## [INPUT DATA]
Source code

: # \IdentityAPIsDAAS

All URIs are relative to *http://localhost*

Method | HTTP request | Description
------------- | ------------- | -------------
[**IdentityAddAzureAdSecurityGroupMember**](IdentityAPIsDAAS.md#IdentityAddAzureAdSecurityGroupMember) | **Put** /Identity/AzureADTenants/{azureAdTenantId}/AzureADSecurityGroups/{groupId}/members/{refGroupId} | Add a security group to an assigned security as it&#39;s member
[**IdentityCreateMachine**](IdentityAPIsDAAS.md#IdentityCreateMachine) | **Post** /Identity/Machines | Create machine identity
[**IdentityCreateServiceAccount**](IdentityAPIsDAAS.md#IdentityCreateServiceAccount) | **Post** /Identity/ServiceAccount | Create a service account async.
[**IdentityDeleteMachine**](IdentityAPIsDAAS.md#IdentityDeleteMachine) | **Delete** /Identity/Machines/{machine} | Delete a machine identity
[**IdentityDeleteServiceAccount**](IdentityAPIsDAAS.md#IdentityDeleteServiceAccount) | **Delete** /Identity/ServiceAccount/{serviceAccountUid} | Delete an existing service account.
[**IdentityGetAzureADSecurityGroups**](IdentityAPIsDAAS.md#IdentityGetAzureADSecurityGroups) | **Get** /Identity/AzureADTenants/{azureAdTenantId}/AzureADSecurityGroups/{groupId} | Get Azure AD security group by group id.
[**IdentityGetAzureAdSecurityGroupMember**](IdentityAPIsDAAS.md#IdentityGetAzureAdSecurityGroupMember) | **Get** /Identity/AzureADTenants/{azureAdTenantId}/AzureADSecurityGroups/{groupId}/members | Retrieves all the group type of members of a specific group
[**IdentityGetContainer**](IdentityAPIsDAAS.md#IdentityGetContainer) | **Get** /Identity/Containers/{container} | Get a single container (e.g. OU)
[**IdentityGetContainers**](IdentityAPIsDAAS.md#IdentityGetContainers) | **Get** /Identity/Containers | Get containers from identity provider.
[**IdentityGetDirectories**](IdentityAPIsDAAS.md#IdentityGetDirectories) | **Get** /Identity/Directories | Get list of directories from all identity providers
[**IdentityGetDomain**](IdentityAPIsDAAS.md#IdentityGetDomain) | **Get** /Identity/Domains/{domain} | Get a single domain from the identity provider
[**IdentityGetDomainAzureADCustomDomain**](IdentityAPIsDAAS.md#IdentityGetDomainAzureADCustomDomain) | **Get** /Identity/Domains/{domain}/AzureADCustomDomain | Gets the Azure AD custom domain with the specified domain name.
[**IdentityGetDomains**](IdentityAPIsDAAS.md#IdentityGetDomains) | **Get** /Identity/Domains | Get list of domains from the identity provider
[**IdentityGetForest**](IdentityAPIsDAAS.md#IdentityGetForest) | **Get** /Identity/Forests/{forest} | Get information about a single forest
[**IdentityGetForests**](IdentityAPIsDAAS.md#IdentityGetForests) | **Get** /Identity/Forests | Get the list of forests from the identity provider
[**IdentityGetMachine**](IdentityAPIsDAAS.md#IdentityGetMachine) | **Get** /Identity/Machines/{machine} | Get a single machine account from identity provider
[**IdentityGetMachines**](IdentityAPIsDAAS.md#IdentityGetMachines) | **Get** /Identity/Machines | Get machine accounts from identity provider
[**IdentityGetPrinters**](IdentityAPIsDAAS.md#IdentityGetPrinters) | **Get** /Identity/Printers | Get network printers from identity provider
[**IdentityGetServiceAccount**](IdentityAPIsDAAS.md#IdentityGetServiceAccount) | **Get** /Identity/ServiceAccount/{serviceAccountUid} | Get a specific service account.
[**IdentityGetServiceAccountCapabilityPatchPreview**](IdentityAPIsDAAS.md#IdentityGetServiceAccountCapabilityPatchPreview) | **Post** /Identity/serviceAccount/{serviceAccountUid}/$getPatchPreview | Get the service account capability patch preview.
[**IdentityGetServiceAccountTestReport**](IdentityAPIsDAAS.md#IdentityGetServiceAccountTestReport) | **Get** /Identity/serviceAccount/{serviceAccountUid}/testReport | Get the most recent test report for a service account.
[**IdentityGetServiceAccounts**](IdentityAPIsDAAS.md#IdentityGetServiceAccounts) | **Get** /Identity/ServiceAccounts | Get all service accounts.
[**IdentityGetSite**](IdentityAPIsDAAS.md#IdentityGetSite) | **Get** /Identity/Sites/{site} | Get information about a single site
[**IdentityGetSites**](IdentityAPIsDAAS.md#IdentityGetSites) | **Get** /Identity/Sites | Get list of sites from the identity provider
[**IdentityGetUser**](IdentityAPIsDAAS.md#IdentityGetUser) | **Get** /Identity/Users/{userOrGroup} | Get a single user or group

## [TASK PROMPT]
Please rewrite the listing, from its first line through the line containing "All URIs are relative to *http://localhost*", as a Markdown table with the columns Row and Line, numbering each row and omitting blank lines.

## [EXERCISE SOLUTION]
| Row | Line |
|---|---|
| 1 | Source code |
| 2 | : # \IdentityAPIsDAAS |
| 3 | All URIs are relative to *http://localhost* |